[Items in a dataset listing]
- - -
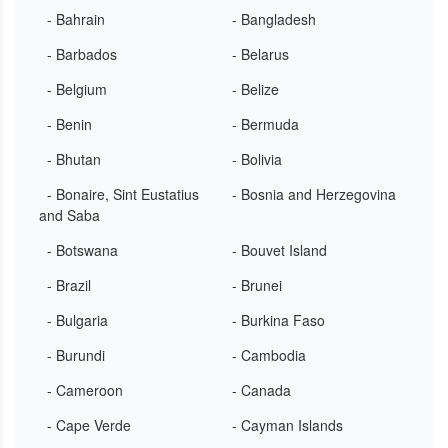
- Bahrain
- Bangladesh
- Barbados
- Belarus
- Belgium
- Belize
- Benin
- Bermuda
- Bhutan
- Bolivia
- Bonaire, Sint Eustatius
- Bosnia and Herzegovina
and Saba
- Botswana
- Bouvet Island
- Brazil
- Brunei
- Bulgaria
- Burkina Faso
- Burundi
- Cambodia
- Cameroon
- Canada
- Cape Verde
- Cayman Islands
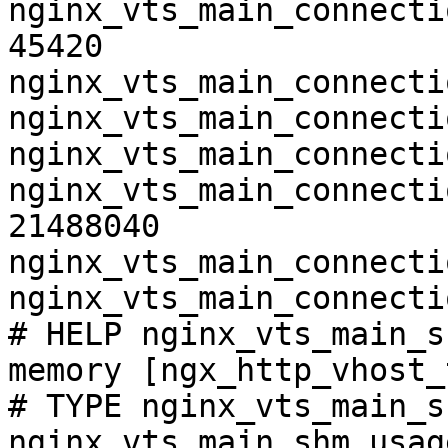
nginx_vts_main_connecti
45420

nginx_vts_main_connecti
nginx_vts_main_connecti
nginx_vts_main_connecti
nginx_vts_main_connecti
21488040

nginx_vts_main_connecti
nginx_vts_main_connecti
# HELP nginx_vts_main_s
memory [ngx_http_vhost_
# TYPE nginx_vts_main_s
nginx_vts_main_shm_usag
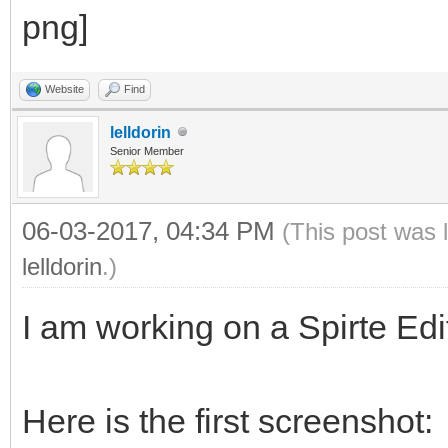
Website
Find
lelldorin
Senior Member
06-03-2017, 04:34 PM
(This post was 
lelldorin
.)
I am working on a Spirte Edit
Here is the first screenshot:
- - -
▶ _WHAT IS BEING ASKED_: Retype every line of text in the listing above, keeping each line as it appears. Leave out the pictures.

▶ _ANSWER SECTION_:
- Bahrain
- Bangladesh
- Barbados
- Belarus
- Belgium
- Belize
- Benin
- Bermuda
- Bhutan
- Bolivia
- Bonaire, Sint Eustatius
- Bosnia and Herzegovina
and Saba
- Botswana
- Bouvet Island
- Brazil
- Brunei
- Bulgaria
- Burkina Faso
- Burundi
- Cambodia
- Cameroon
- Canada
- Cape Verde
- Cayman Islands
nginx_vts_main_connecti
45420

nginx_vts_main_connecti
nginx_vts_main_connecti
nginx_vts_main_connecti
nginx_vts_main_connecti
21488040

nginx_vts_main_connecti
nginx_vts_main_connecti
# HELP nginx_vts_main_s
memory [ngx_http_vhost_
# TYPE nginx_vts_main_s
nginx_vts_main_shm_usag
Website
Find
lelldorin
Senior Member
06-03-2017, 04:34 PM
(This post was 
lelldorin
.)
I am working on a Spirte Edit
Here is the first screenshot:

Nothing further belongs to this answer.